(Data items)
===
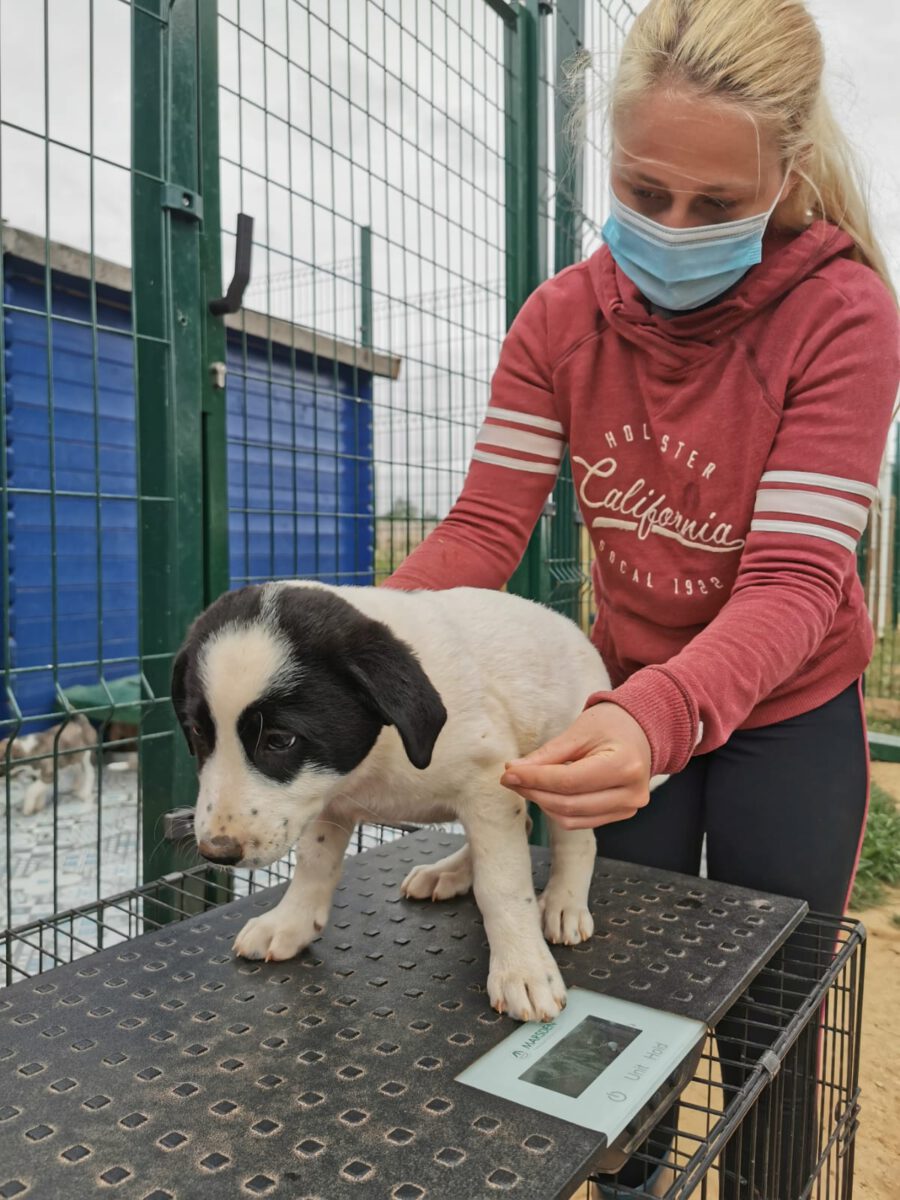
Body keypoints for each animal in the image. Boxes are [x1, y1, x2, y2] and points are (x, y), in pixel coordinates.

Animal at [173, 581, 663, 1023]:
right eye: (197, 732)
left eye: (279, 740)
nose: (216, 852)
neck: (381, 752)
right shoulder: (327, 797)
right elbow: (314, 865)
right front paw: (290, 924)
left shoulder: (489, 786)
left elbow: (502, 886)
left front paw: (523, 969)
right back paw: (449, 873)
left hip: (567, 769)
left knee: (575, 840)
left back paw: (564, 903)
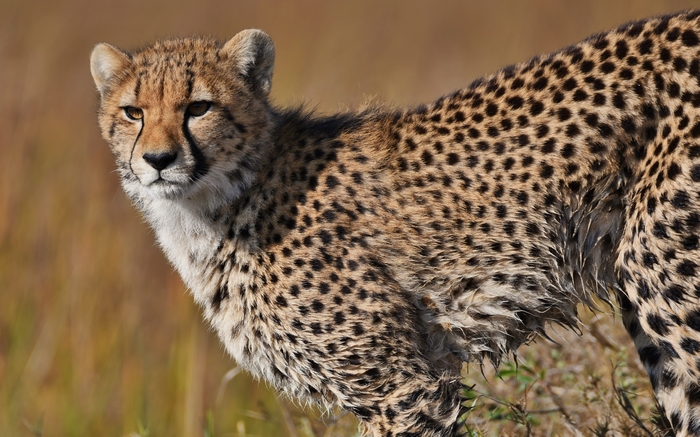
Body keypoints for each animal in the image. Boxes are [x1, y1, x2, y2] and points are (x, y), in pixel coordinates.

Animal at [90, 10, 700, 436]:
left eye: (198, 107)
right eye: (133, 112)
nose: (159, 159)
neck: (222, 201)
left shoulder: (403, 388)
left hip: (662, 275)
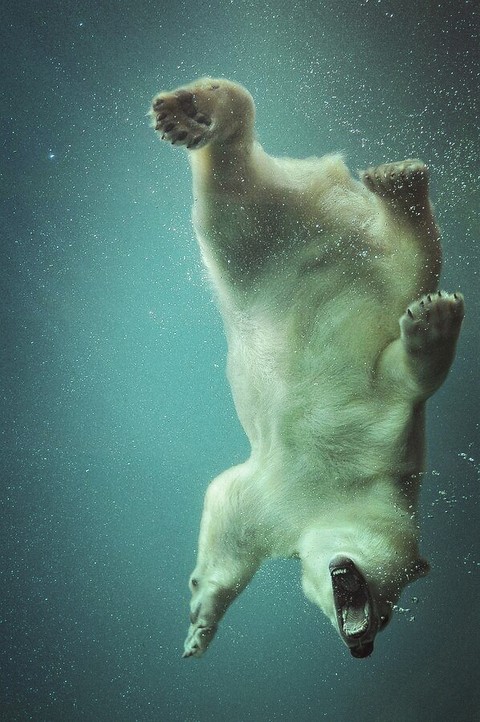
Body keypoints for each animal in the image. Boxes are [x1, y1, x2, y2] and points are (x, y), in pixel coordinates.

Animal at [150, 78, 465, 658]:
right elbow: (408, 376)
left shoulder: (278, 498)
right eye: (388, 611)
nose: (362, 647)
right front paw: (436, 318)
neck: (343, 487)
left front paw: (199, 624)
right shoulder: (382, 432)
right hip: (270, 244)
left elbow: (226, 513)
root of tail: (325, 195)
===
Omit all pictures and repeat the rest of the records verbatim.

** Expected answer **
Body keypoints for each animal in the image. Boxes are [x1, y1, x2, y2] and points are (x, y), in pixel coordinates.

Animal at [173, 581, 663, 1023]:
right eye: (197, 732)
left eye: (279, 740)
nose: (216, 852)
neck: (381, 752)
right shoulder: (327, 797)
right elbow: (314, 865)
right front paw: (290, 924)
left shoulder: (489, 786)
left elbow: (502, 886)
left front paw: (523, 969)
right back paw: (449, 873)
left hip: (567, 769)
left knee: (575, 840)
left back paw: (564, 903)
Body keypoints for each animal in the image. Boxes are [x1, y1, x2, y2] and points are (x, y), in pixel coordinates.

Animal at [90, 10, 700, 436]:
left eye: (198, 107)
right eye: (133, 112)
nose: (159, 159)
neck: (222, 201)
left shoulder: (403, 388)
left hip: (662, 275)
Body keypoints for each animal in the image. Boxes are [x1, y1, x2, y2] and points are (x, y), in pixel coordinates.

Animal at [150, 78, 465, 658]:
right elbow: (408, 376)
left shoulder: (278, 498)
right eye: (388, 611)
nose: (362, 647)
right front paw: (436, 318)
neck: (343, 487)
left front paw: (199, 624)
right shoulder: (382, 432)
right hip: (270, 244)
left elbow: (226, 513)
root of tail: (325, 195)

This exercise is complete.